(Records excerpted from a collection)
· · · ·
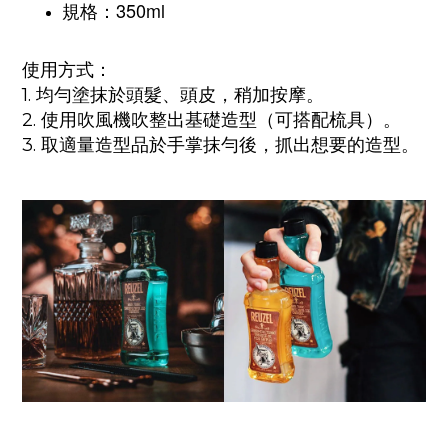
規格：350ml
使用方式：
1. 均勻塗抹於頭髮、頭皮，稍加按摩。
2. 使用吹風機吹整出基礎造型（可搭配梳具）。
3. 取適量造型品於手掌抹勻後，抓出想要的造型。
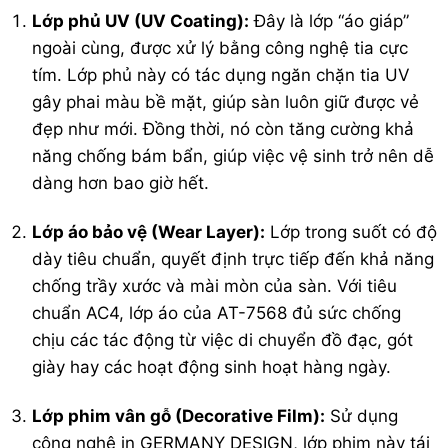
Lớp phủ UV (UV Coating):
Đây là lớp “áo giáp”
ngoài cùng, được xử lý bằng công nghệ tia cực
tím. Lớp phủ này có tác dụng ngăn chặn tia UV
gây phai màu bề mặt, giúp sàn luôn giữ được vẻ
đẹp như mới. Đồng thời, nó còn tăng cường khả
năng chống bám bẩn, giúp việc vệ sinh trở nên dễ
dàng hơn bao giờ hết.
Lớp áo bảo vệ (Wear Layer):
Lớp trong suốt có độ
dày tiêu chuẩn, quyết định trực tiếp đến khả năng
chống trầy xước và mài mòn của sàn. Với tiêu
chuẩn AC4, lớp áo của AT-7568 đủ sức chống
chịu các tác động từ việc di chuyển đồ đạc, gót
giày hay các hoạt động sinh hoạt hàng ngày.
Lớp phim vân gỗ (Decorative Film):
Sử dụng
công nghệ in GERMANY DESIGN, lớp phim này tái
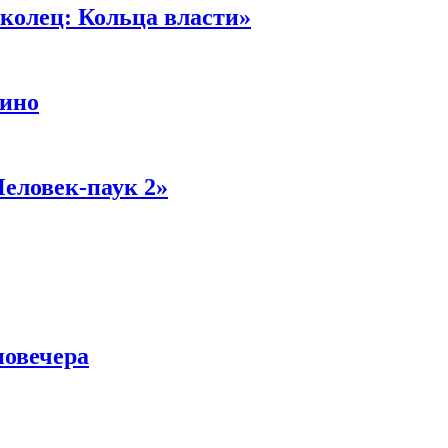
колец: Кольца власти»
кино
Человек-паук 2»
новечера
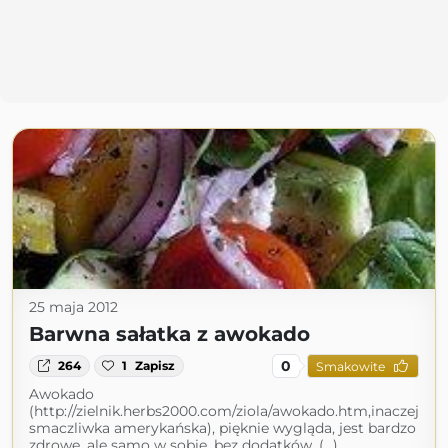
25 maja 2012
Barwna sałatka z awokado
0
264
1
Zapisz
Smakowite
Awokado
(http://zielnik.herbs2000.com/ziola/awokado.htm,inaczej
smaczliwka amerykańska), pięknie wygląda, jest bardzo
zdrowe, ale samo w sobie, bez dodatków, (...)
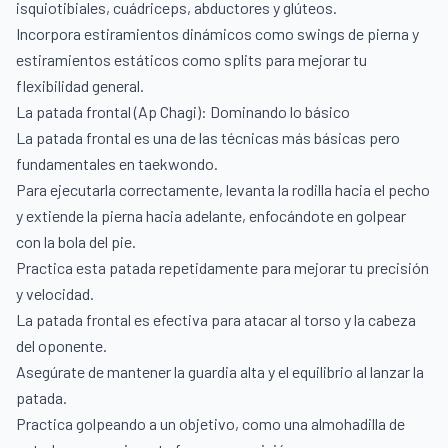
isquiotibiales, cuádriceps, abductores y glúteos.
Incorpora estiramientos dinámicos como swings de pierna y
estiramientos estáticos como splits para mejorar tu
flexibilidad general.
La patada frontal (Ap Chagi): Dominando lo básico
La patada frontal es una de las técnicas más básicas pero
fundamentales en taekwondo.
Para ejecutarla correctamente, levanta la rodilla hacia el pecho
y extiende la pierna hacia adelante, enfocándote en golpear
con la bola del pie.
Practica esta patada repetidamente para mejorar tu precisión
y velocidad.
La patada frontal es efectiva para atacar al torso y la cabeza
del oponente.
Asegúrate de mantener la guardia alta y el equilibrio al lanzar la
patada.
Practica golpeando a un objetivo, como una almohadilla de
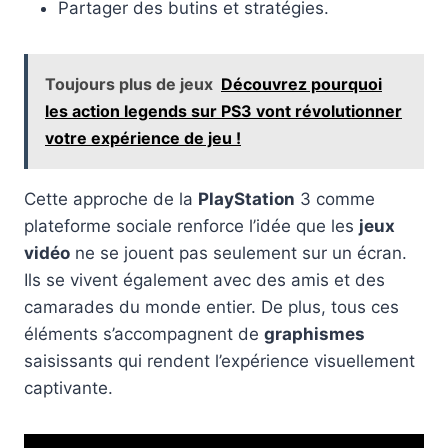
Partager des butins et stratégies.
Toujours plus de jeux
Découvrez pourquoi
les action legends sur PS3 vont révolutionner
votre expérience de jeu !
Cette approche de la
PlayStation
3 comme
plateforme sociale renforce l’idée que les
jeux
vidéo
ne se jouent pas seulement sur un écran.
Ils se vivent également avec des amis et des
camarades du monde entier. De plus, tous ces
éléments s’accompagnent de
graphismes
saisissants qui rendent l’expérience visuellement
captivante.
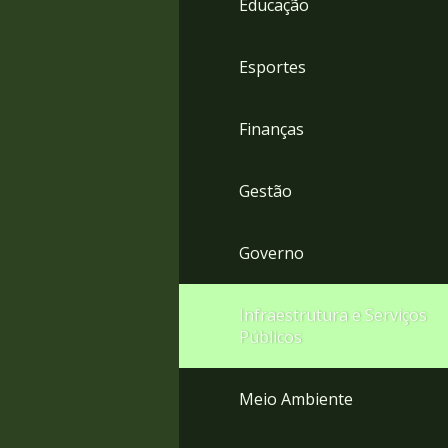
Educação
4
Acessibilidade
5
Esportes
Finanças
Gestão
Governo
Infraestrutura e Serviços
Públicos
Meio Ambiente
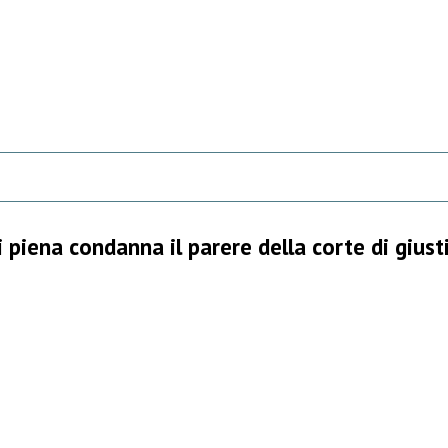
i piena condanna il parere della corte di gius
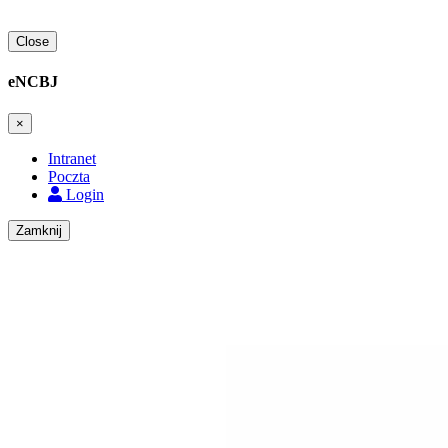
Close
eNCBJ
×
Intranet
Poczta
Login
Zamknij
· · · ·
TASK TO CARRY OUT - Copy out the lines of the listing between the line holding "Lớp phủ UV (UV" and the line holding "zdrowe, ale samo w sobie, bez dodatków, (...)", inclusive. Leave out the pictures.

EXPECTED ANSWER -
Lớp phủ UV (UV Coating):
Đây là lớp “áo giáp”
ngoài cùng, được xử lý bằng công nghệ tia cực
tím. Lớp phủ này có tác dụng ngăn chặn tia UV
gây phai màu bề mặt, giúp sàn luôn giữ được vẻ
đẹp như mới. Đồng thời, nó còn tăng cường khả
năng chống bám bẩn, giúp việc vệ sinh trở nên dễ
dàng hơn bao giờ hết.
Lớp áo bảo vệ (Wear Layer):
Lớp trong suốt có độ
dày tiêu chuẩn, quyết định trực tiếp đến khả năng
chống trầy xước và mài mòn của sàn. Với tiêu
chuẩn AC4, lớp áo của AT-7568 đủ sức chống
chịu các tác động từ việc di chuyển đồ đạc, gót
giày hay các hoạt động sinh hoạt hàng ngày.
Lớp phim vân gỗ (Decorative Film):
Sử dụng
công nghệ in GERMANY DESIGN, lớp phim này tái
колец: Кольца власти»
кино
Человек-паук 2»
новечера
25 maja 2012
Barwna sałatka z awokado
0
264
1
Zapisz
Smakowite
Awokado
(http://zielnik.herbs2000.com/ziola/awokado.htm,inaczej
smaczliwka amerykańska), pięknie wygląda, jest bardzo
zdrowe, ale samo w sobie, bez dodatków, (...)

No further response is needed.